### EXCERPTED PASSAGE
— Start —

MONDAY, JUNE 1, 2020
Engineers from Purdue University are working in collaboration with concrete additive manufacturing startup RCAM Technologies and the Floating Wind Technology Company (FWTA) to develop offshore wind tower parts using 3D-printed concrete.
“One of the current materials used to manufacture anchors for floating wind turbines is steel,” said Pablo Zavattieri, a professor in Purdue’s Lyles School of Civil Engineering. “However, finished steel structures are much more expensive than concrete.”
The work is being funded by the National Science Foundation INTERN program.
About the Research
According to the university, traditional building methods of wind turbines are expensive, often requiring parts to be shipped roughly 30 miles or more away from the coast. As a replacement to steel materials, researchers are looking at how these same parts can instead be created using 3D-printed concrete.
While the possible solution is reported to be more cost efficient, 3D printing the necessary parts would also allow them to float to a site from an onshore plant and would eliminate the use of molds required in conventional concrete manufacturing methods.
The new development is a continuation of the team’s research on 3D-printing cement-based materials into bioinspired designs, such as ones that use structures mimicking the ability of an arthropod shell to withstand pressure. However, in addition to creating 3D-printed wind turbine towers, RCAM and FWTC are also looking into the possibility of printing anchors.
RCAM Technologies |
Engineers from Purdue University are working in collaboration with concrete additive manufacturing startup RCAM Technologies and the Floating Wind Technology Company (FWTA) to develop offshore wind tower parts using 3D-printed concrete. |
“Purdue’s world-class capabilities and facilities will help us develop these products for offshore products for the U.S. Great Lakes, coastal and international markets,” said Jason Cotrell, CEO of RCAM Technologies. “Our industry also needs universities such as Purdue to provide the top-quality university students for our workforce needs for these cutting-edge technologies.”
Currently, the team is looking at how a robot arm could be integrated with a concrete pump to fabricate the wind turbine substructures and anchors. The university reports that this is process involves “scaling up their 3D printing by formulating a special concrete—using a mixture of cement, sand and aggregates, and chemical admixtures to control shape stability when concrete is still in a fresh state.”
From there, the team can begin to understand the feasibility and structural behavior of 3D-printed concrete produced on a larger scale. Through this progressive understanding, the team will then be able to determine how gravity affects the durability of the larger structures, and can be used to optimize and reinforce other 3D-printed structures in general.
“Printing geometric patterns within the structure and being able to arrange the filaments through or playing around with distribution of the steel are both possibilities we have considered for optimizing and reinforcing the structures,” said Jan Olek, Purdue’s James H. and Carol H. Cure Professor of Civil Engineering.
Research is being conducted in the Robert L. and Terry L. Bowen Laboratory for Large-Scale Civil Engineering Research.

— End —

### TASK PROMPT
Retype everything from "About the Research" down to "concrete manufacturing methods." in the article above on 3D-printed concrete for offshore wind towers.

### DATASET CONTENT
— Start —

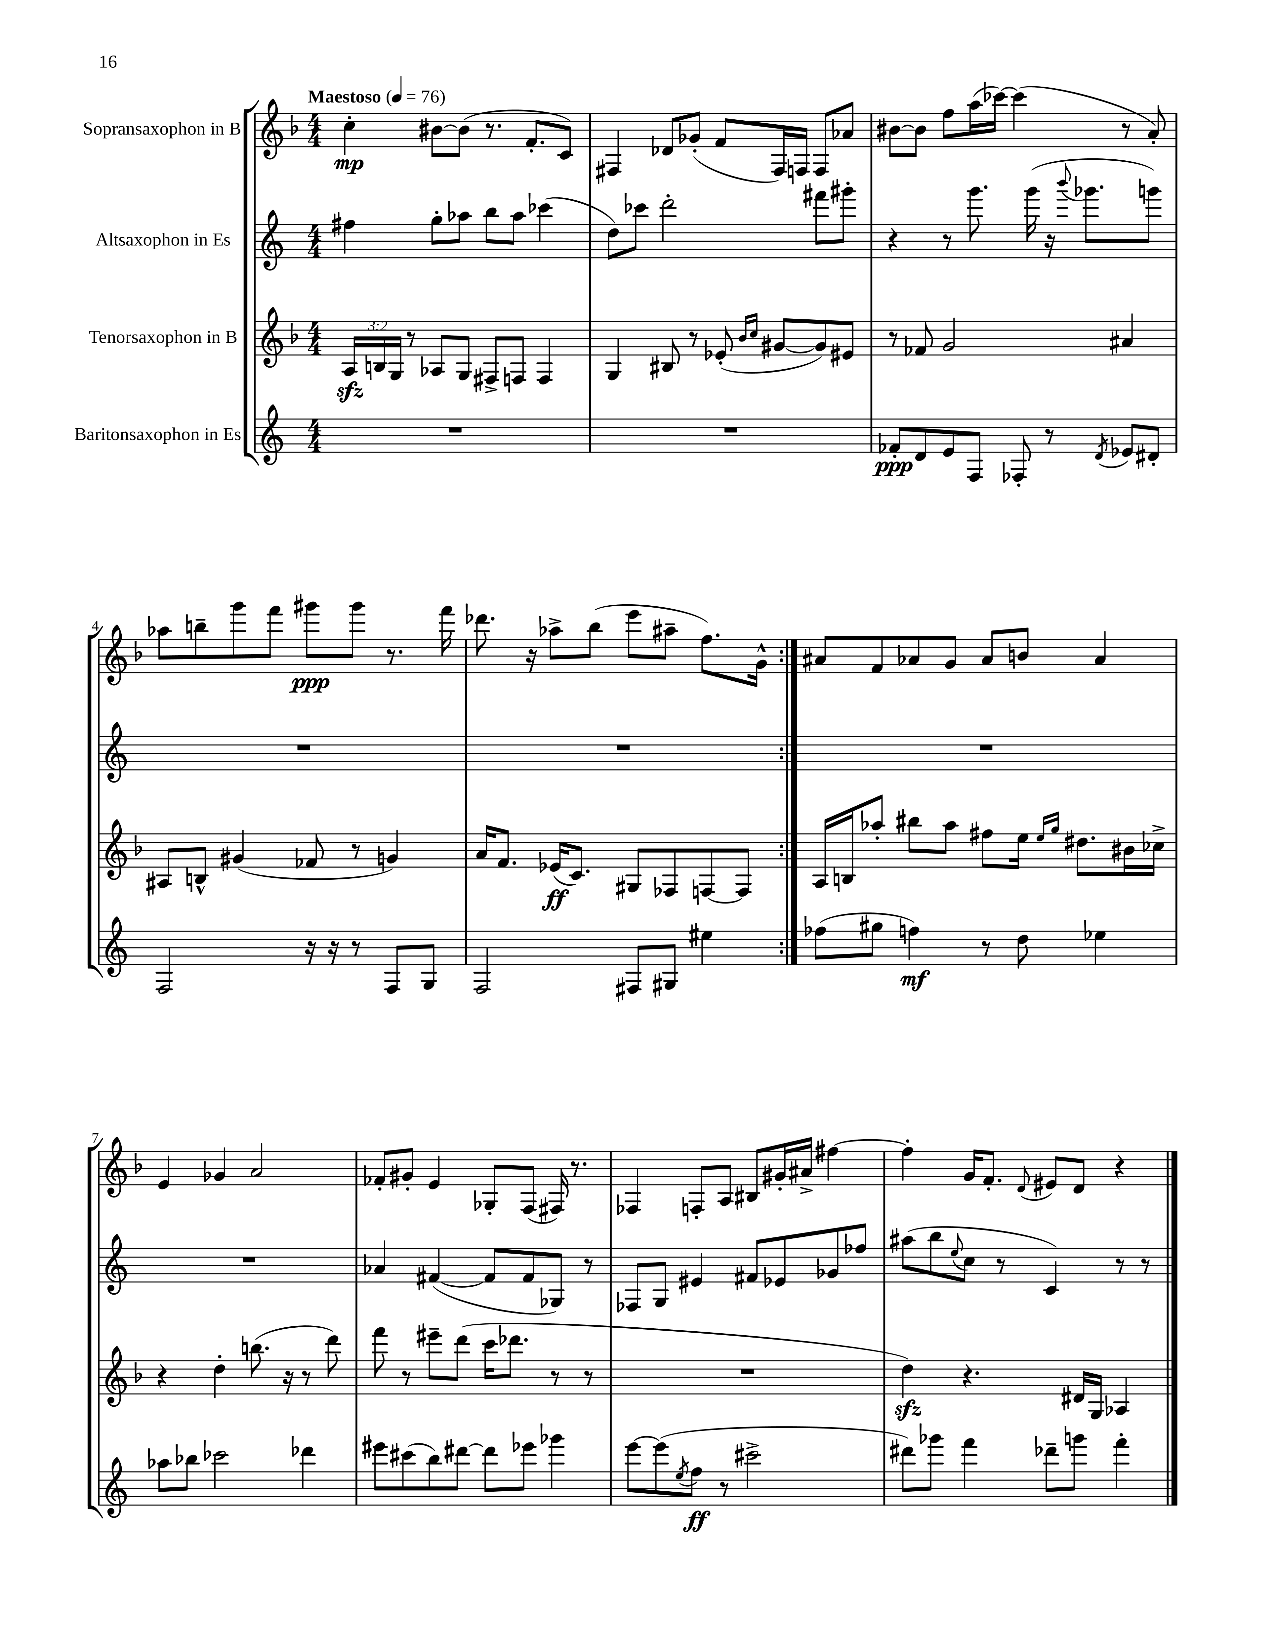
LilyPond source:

— End —

### EXERCISE OUTPUT
About the Research
According to the university, traditional building methods of wind turbines are expensive, often requiring parts to be shipped roughly 30 miles or more away from the coast. As a replacement to steel materials, researchers are looking at how these same parts can instead be created using 3D-printed concrete.
While the possible solution is reported to be more cost efficient, 3D printing the necessary parts would also allow them to float to a site from an onshore plant and would eliminate the use of molds required in conventional concrete manufacturing methods.